▶ [EXERCISE] Within the entries below, find the portion that opens with the line containing "[363,514,413,534] startup ->" and closes with the line containing "[1013,196,1095,212] desiginated ->". Retype that portion exactly and only.

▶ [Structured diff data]
--------

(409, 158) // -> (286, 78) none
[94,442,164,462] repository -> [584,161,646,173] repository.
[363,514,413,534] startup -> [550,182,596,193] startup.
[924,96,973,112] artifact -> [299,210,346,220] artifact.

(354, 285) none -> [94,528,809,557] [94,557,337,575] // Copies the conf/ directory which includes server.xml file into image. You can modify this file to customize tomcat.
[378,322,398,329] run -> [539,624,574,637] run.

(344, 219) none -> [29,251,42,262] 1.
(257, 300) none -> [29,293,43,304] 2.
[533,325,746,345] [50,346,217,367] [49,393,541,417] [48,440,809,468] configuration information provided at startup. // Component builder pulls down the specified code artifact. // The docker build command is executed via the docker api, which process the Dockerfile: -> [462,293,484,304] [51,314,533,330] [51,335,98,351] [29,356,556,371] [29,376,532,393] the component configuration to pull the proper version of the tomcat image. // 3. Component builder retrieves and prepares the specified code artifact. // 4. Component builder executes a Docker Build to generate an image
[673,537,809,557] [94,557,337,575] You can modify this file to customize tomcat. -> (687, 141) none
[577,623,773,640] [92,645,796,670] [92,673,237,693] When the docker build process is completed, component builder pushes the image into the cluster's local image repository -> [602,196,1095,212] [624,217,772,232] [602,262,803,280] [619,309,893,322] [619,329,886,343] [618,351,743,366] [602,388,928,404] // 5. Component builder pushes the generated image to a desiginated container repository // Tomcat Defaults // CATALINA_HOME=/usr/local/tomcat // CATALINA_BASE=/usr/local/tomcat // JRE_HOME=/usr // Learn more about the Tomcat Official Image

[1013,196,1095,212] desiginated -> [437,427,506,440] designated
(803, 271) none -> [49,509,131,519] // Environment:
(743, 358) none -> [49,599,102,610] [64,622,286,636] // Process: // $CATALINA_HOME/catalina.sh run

--------

▶ [ANSWER BOX]
[363,514,413,534] startup -> [550,182,596,193] startup.
[924,96,973,112] artifact -> [299,210,346,220] artifact.

(354, 285) none -> [94,528,809,557] [94,557,337,575] // Copies the conf/ directory which includes server.xml file into image. You can modify this file to customize tomcat.
[378,322,398,329] run -> [539,624,574,637] run.

(344, 219) none -> [29,251,42,262] 1.
(257, 300) none -> [29,293,43,304] 2.
[533,325,746,345] [50,346,217,367] [49,393,541,417] [48,440,809,468] configuration information provided at startup. // Component builder pulls down the specified code artifact. // The docker build command is executed via the docker api, which process the Dockerfile: -> [462,293,484,304] [51,314,533,330] [51,335,98,351] [29,356,556,371] [29,376,532,393] the component configuration to pull the proper version of the tomcat image. // 3. Component builder retrieves and prepares the specified code artifact. // 4. Component builder executes a Docker Build to generate an image
[673,537,809,557] [94,557,337,575] You can modify this file to customize tomcat. -> (687, 141) none
[577,623,773,640] [92,645,796,670] [92,673,237,693] When the docker build process is completed, component builder pushes the image into the cluster's local image repository -> [602,196,1095,212] [624,217,772,232] [602,262,803,280] [619,309,893,322] [619,329,886,343] [618,351,743,366] [602,388,928,404] // 5. Component builder pushes the generated image to a desiginated container repository // Tomcat Defaults // CATALINA_HOME=/usr/local/tomcat // CATALINA_BASE=/usr/local/tomcat // JRE_HOME=/usr // Learn more about the Tomcat Official Image

[1013,196,1095,212] desiginated -> [437,427,506,440] designated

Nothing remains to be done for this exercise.